Validité temporelle et nécessité de re-demande
La validité usuelle d’un mois impose une vigilance particulière en cas de retard dans la finalisation de la vente. Si le délai est dépassé, une nouvelle demande devient nécessaire pour maintenir l’opposabilité du certificat.
Tips pratiques :
- Anticiper la demande dès la signature du compromis
- Négocier les frais avec le syndic en amont
- Prévoir une clause de re-demande en cas de retard
- Vérifier la conformité des mentions obligatoires
Cas particuliers: SCI, mandat, régime matrimonial, col-acquéreurs
Personnes à contrôler selon les montages
Dans le cadre d’une acquisition par SCI, le certificat 20 II doit vérifier la situation de tous les associés détenant des parts, ainsi que les gérants et mandataires sociaux. Cette extension du contrôle vise à éviter les montages permettant de contourner les obligations de paiement. Les associés majoritaires font l’objet d’un examen particulièrement approfondi.

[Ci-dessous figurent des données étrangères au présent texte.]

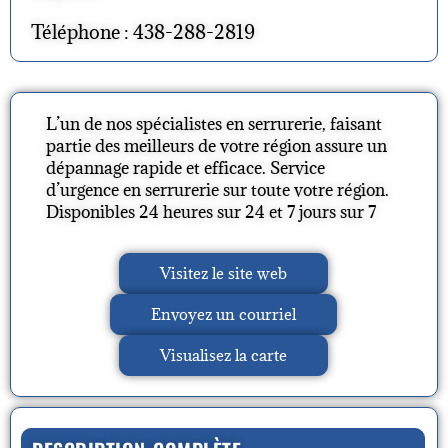
Téléphone : 438-288-2819
L’un de nos spécialistes en serrurerie, faisant
partie des meilleurs de votre région assure un
dépannage rapide et efficace. Service
d’urgence en serrurerie sur toute votre région.
Disponibles 24 heures sur 24 et 7 jours sur 7
Visitez le site web
Envoyez un courriel
Visualisez la carte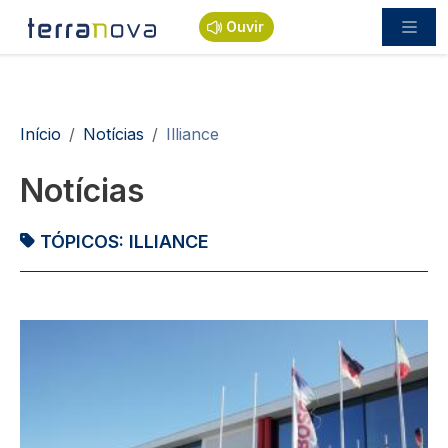
Passar para o conteúdo principal
Ouvir
Navegação estrutural
Início
Notícias
Illiance
Notícias
TÓPICOS:
ILLIANCE
Imagem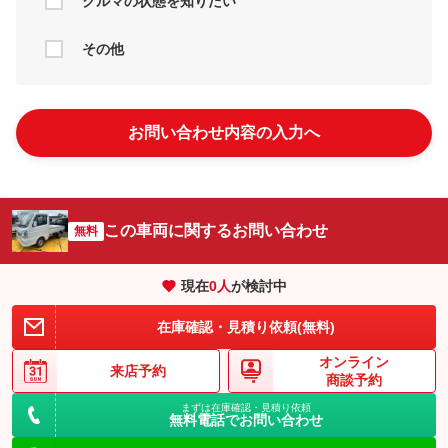
クルマの状態を知りたい
その他
お問い合わせ内容の入力へ
この車両に関するお問い合わせ
無料
現在
0
人
が検討中
在庫確認・見積り依頼(無料)
オンライン
来店予約
商談予約
まずは在庫確認・見積り依頼
無料電話でお問い合わせ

Conjoint ou partenaire: effets sur le certificat
Le régime matrimonial influence directement la portée du certificat. En cas de communauté de biens, le conjoint non acquéreur reste concerné par le contrôle. Pour les partenaires de PACS, seuls ceux liés par un régime d’indivision sont visés. Les concubins échappent généralement à cette obligation sauf solidarité expresse.
Mini-scénarios types :
- SCI familiale : Contrôle de tous les membres de la famille associés
- Achat en indivision : Vérification de chaque co-indivisaire
- Mandat de gestion : Contrôle du mandataire et du mandant
- Séparation de biens : Seul l’acquéreur est contrôlé
Check-list vendeur / notaire / syndic
Vendeur: documents et timing
Le vendeur doit s’assurer que ses propres charges sont à jour pour éviter toute opposition article 20 I. Il communique au notaire l’identité précise de l’acquéreur et des personnes liées, ainsi que leur situation juridique (régime matrimonial, statuts de société).

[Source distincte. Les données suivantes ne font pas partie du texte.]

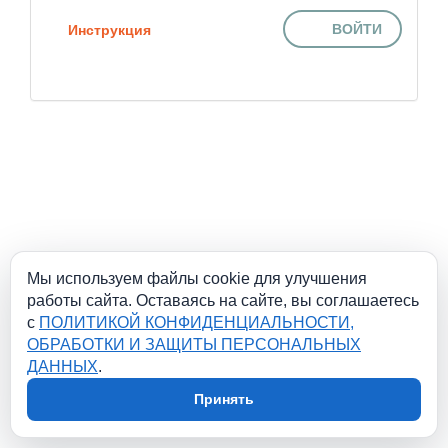
ВОЙТИ
Инструкция
Мы используем файлы cookie для улучшения
работы сайта. Оставаясь на сайте, вы соглашаетесь
с
ПОЛИТИКОЙ КОНФИДЕНЦИАЛЬНОСТИ,
ОБРАБОТКИ И ЗАЩИТЫ ПЕРСОНАЛЬНЫХ
ДАННЫХ
.
Принять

Notaire: notifications, relances, conditions suspensives
Le notaire notifie la vente au syndic, relance si nécessaire pour respecter les délais, et intègre des conditions suspensives liées à l’obtention du certificat 20 II. Il vérifie la conformité du document reçu et sa validité temporelle.
Syndic: délivrance, mentions, délais
Le syndic contrôle les bases de données, rédige le certificat avec les mentions légales obligatoires, et le transmet dans les délais impartis. Il facture selon une grille transparente et justifiée.

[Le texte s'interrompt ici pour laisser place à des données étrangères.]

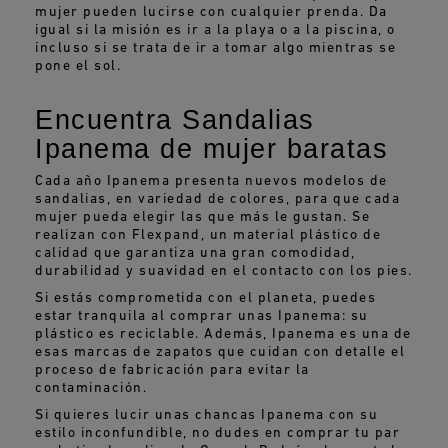
mujer pueden lucirse con cualquier prenda. Da
igual si la misión es ir a la playa o a la piscina, o
incluso si se trata de ir a tomar algo mientras se
pone el sol.
Encuentra Sandalias
Ipanema de mujer baratas
Cada año Ipanema presenta nuevos modelos de
sandalias, en variedad de colores, para que cada
mujer pueda elegir las que más le gustan. Se
realizan con Flexpand, un material plástico de
calidad que garantiza una gran comodidad,
durabilidad y suavidad en el contacto con los pies.
Si estás comprometida con el planeta, puedes
estar tranquila al comprar unas Ipanema: su
plástico es reciclable. Además, Ipanema es una de
esas marcas de zapatos que cuidan con detalle el
proceso de fabricación para evitar la
contaminación.
Si quieres lucir unas chancas Ipanema con su
estilo inconfundible, no dudes en comprar tu par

Check-list récapitulative unique :
- ✅ Notification de vente envoyée par le notaire
- ✅ Identités complètes des personnes à contrôler communiquées
- ✅ Vérification par le syndic des impayés dans ses bases
- ✅ Rédaction du certificat avec mentions obligatoires
- ✅ Transmission dans le délai d’1 mois maximum
- ✅ Archivage et suivi jusqu’à finalisation de la vente
FAQ ciblée certificat article 20 II
Validité du certificat: combien de temps reste-t-il opposable ?
Le certificat article 20 II reste valable un mois maximum à compter de sa délivrance. Au-delà, il doit être actualisé pour conserver son effet juridique.
Peut-on signer sans certificat 20 II ou en présence d’impayés visés ?
La signature est possible mais risquée. En cas d’impayés des personnes contrôlées, la vente peut être suspendue ou annulée. Il est recommandé de régulariser avant l’acte authentique.
Différences majeures avec l’état daté ?
L’état daté concerne les charges du vendeur et a une validité de 3 mois, tandis que le certificat 20 II contrôle l’acquéreur et les personnes liées avec une validité d’1 mois seulement.
Que se passe-t-il si les dettes ne sont pas régularisées dans les 30 jours ?
L’avant-contrat peut être annulé de plein droit et la vente bloquée jusqu’au paiement intégral des sommes dues par les personnes visées au certificat.
Le syndic peut-il facturer le 20 II et sous quelle base ?
La facturation est possible mais doit rester proportionnée aux frais réels de traitement administratif. Les abus sont sanctionnés par les tribunaux.